§ **Task item**
Rewrite the rows from the line with "Taking the body" to the line with "Answer: facing the", replacing "teal and white bus" with "blue and white bus" and changing nothing else. Leave out the pictures.

§ **Dataset**
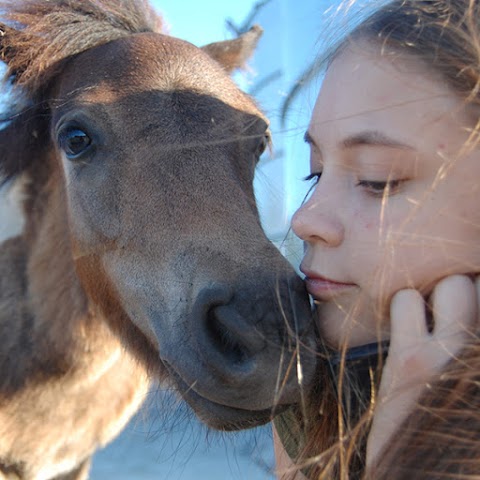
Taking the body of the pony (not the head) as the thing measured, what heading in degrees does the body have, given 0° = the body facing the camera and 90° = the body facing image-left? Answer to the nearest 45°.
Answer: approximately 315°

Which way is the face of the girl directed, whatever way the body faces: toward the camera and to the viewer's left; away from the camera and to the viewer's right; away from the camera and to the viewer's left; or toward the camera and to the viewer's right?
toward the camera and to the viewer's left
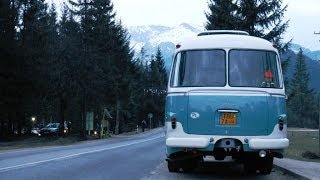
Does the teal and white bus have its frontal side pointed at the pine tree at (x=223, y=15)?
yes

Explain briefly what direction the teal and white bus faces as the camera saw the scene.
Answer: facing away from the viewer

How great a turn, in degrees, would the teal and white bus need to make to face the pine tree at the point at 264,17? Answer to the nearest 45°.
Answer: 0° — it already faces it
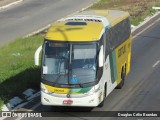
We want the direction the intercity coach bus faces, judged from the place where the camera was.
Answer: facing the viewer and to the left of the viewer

...

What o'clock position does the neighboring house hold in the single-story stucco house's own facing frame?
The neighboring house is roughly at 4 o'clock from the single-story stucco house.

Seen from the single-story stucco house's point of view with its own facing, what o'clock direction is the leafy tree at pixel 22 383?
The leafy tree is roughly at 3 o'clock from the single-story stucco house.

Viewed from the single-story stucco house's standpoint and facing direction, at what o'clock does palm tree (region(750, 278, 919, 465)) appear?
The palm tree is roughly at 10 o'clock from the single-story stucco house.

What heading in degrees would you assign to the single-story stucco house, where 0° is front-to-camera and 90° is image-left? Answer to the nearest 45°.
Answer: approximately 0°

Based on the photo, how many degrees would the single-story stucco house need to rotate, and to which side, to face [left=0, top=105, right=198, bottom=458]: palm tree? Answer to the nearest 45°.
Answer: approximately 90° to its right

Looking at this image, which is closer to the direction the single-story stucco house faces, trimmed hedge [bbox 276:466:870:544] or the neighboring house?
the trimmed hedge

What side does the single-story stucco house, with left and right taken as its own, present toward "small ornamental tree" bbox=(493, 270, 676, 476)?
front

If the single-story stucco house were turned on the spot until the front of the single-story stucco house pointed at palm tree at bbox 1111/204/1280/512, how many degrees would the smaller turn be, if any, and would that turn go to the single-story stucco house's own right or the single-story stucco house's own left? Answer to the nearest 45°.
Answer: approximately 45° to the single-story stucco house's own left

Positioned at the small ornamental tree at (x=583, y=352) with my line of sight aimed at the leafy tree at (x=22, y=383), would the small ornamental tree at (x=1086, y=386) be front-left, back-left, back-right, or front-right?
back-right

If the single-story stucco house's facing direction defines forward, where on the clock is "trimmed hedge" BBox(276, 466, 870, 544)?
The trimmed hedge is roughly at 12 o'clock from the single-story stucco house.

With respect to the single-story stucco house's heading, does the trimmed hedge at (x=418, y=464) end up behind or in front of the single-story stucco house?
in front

§ **Answer to this problem**
Taking the body of the pony (not the head) as the thing measured, what heading in degrees does the body have, given 0° = the body facing the camera and 90° = the body facing image-left? Answer to the nearest 45°.
Answer: approximately 315°

Which way is the face of the girl directed, whatever way the body faces: toward the camera and to the viewer's left; away from the camera and to the viewer's right; away from the camera and to the viewer's left; or toward the camera and to the viewer's right?
toward the camera and to the viewer's left
Does the blue and white bus have its frontal side pointed at the pine tree at (x=223, y=15)?
yes

Explain briefly what direction the blue and white bus faces as the camera saw the scene.
Answer: facing away from the viewer

How great a turn, in degrees, would the blue and white bus need to make to face the pine tree at the point at 264,17? Answer to the nearest 45°.
Answer: 0° — it already faces it
We want the direction the intercity coach bus faces, judged from the place where the camera was.
Answer: facing the viewer and to the left of the viewer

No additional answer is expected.